Count the lines in the listing that contain the word "part" and reply with only that number.

** START OF MATERIAL PROVIDED **

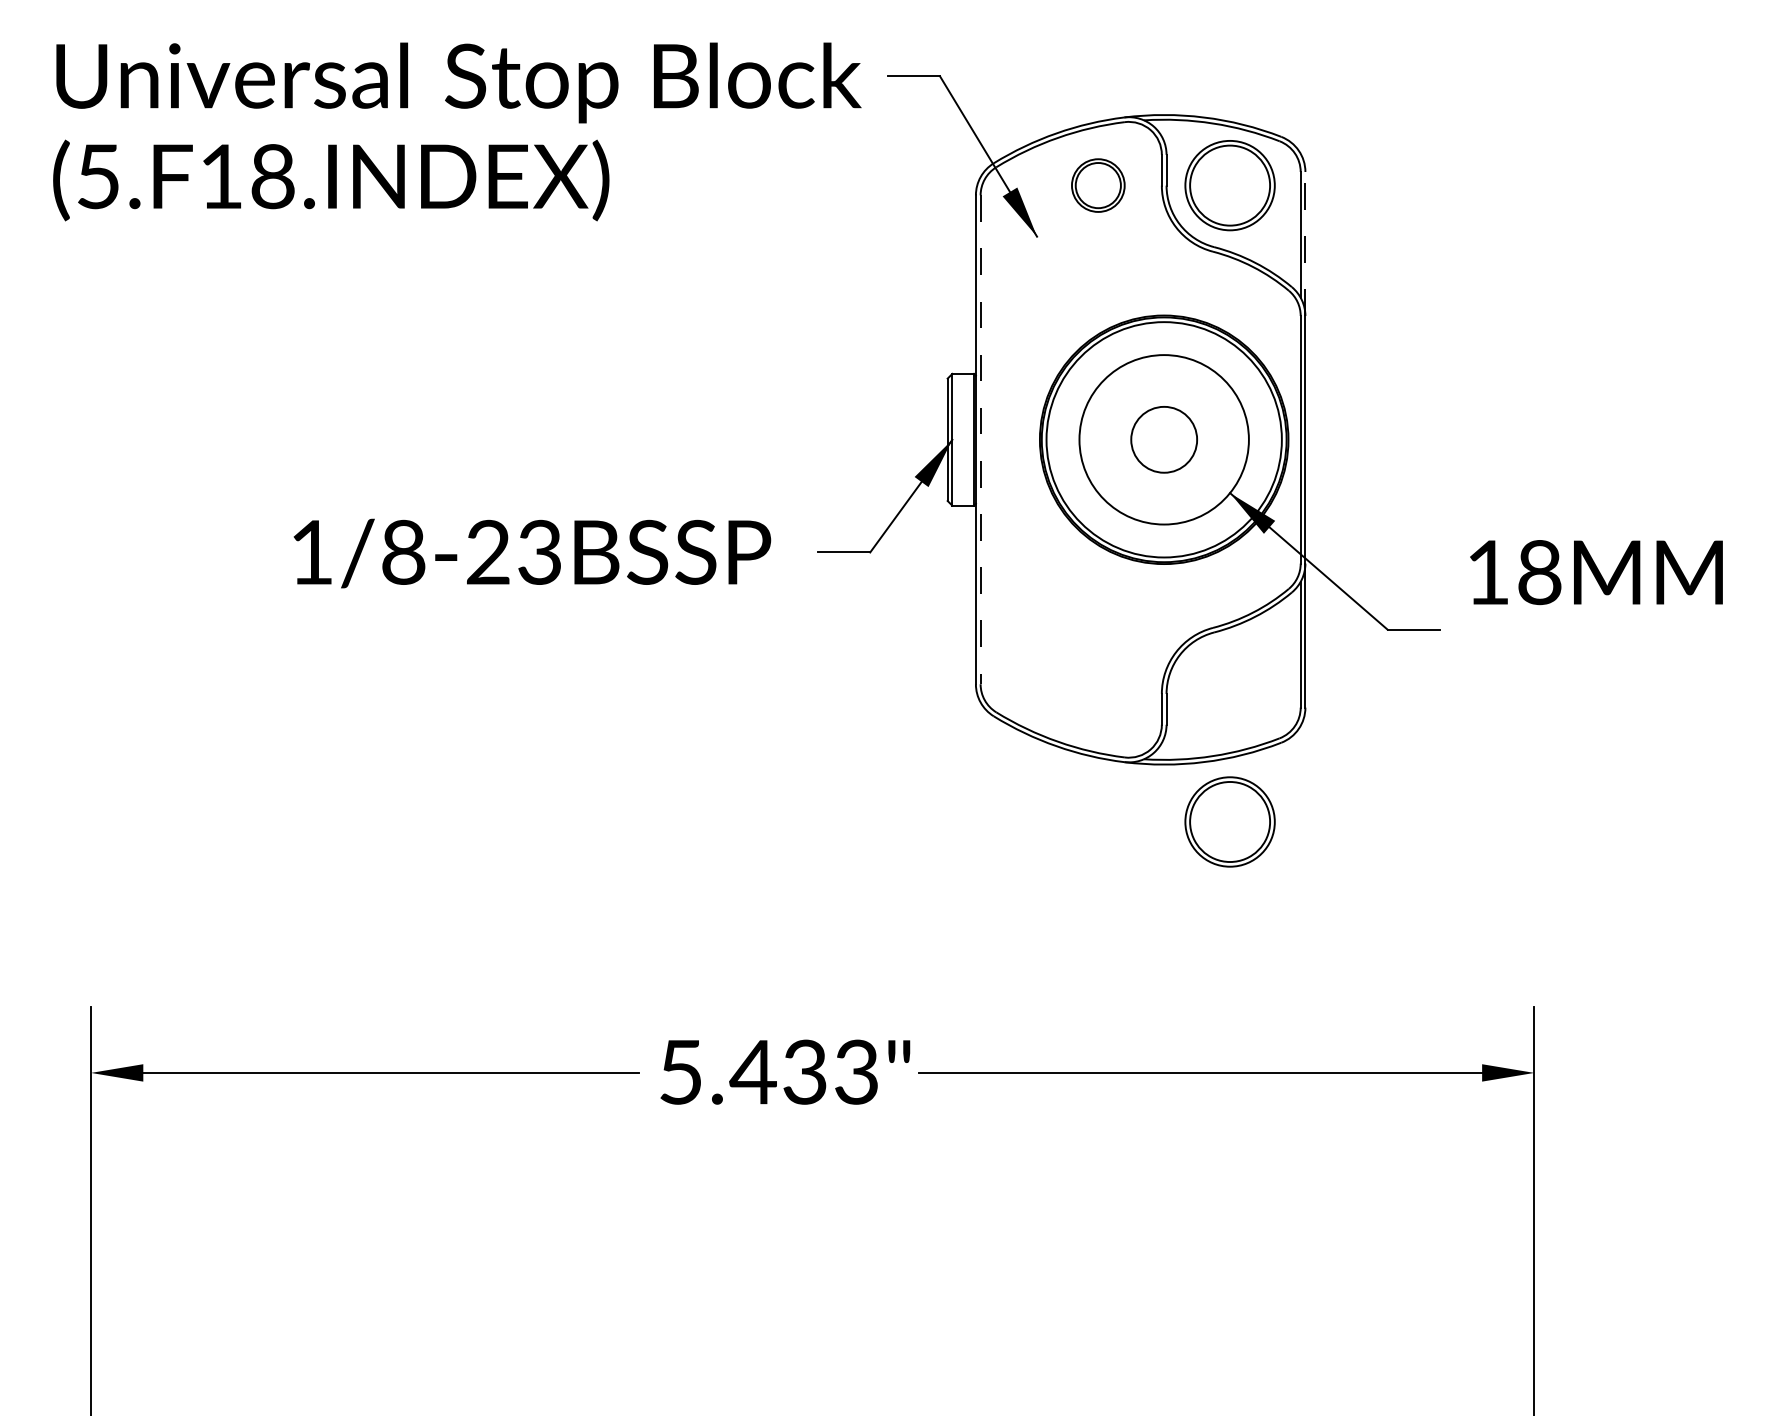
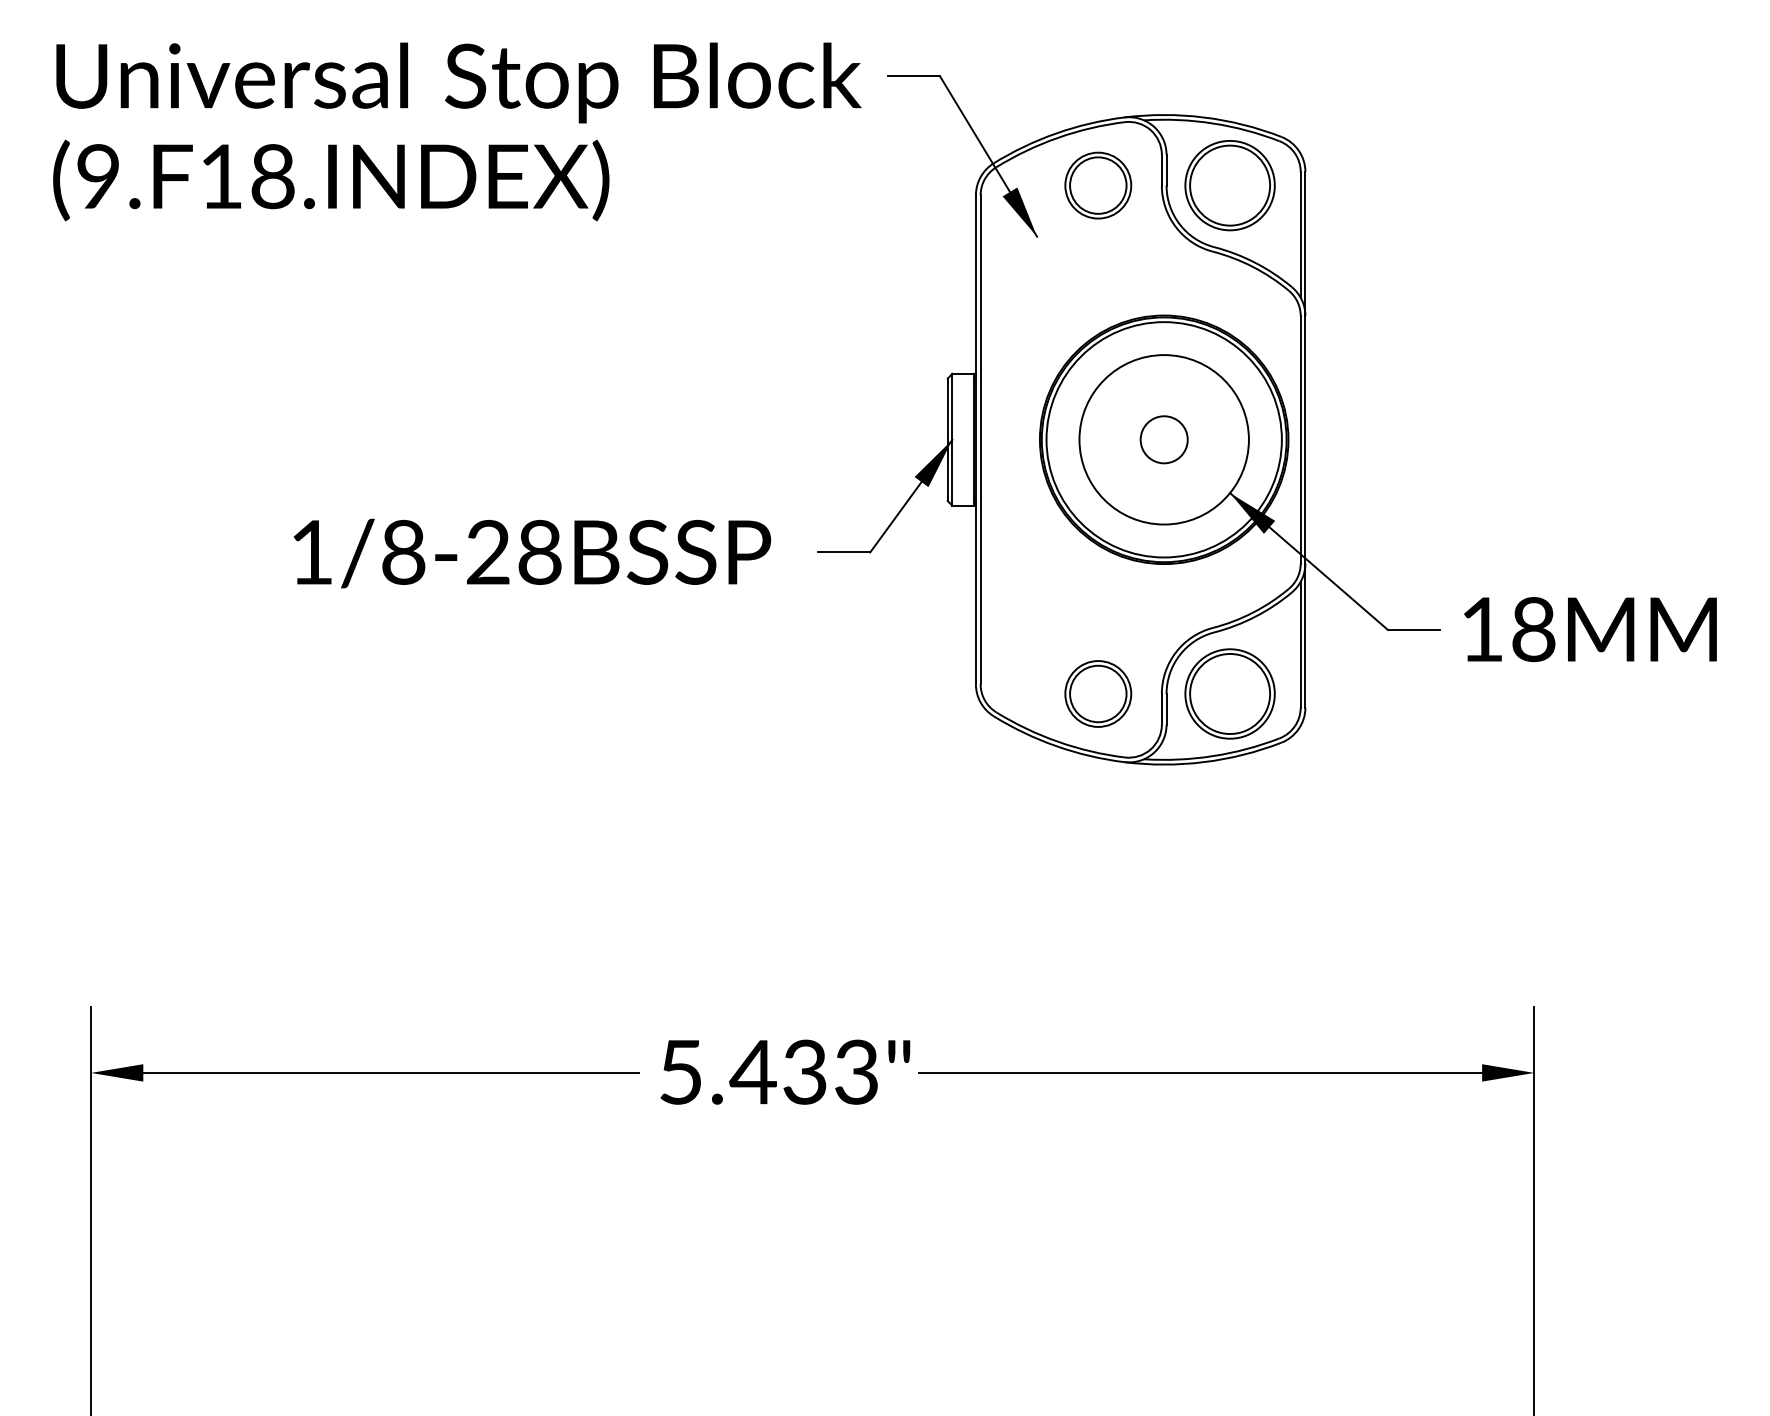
text at (97, 176): (5.F18.INDEX) -> (9.F18.INDEX)
part at (1098, 185) size: 55x55 px -> 69x69 px
line at (1305, 243): dashed -> solid
circle at (1164, 439) diameter: 66 px -> 47 px
line at (980, 440): dashed -> solid
text at (539, 552): 1/8-23 -> 1/8-28
text at (1596, 572) position: (1596, 572) -> (1590, 629)
part at (1098, 693): none -> present
part at (1229, 821) position: (1229, 821) -> (1229, 693)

** END OF MATERIAL PROVIDED **

> [EXPECTED ANSWER]
3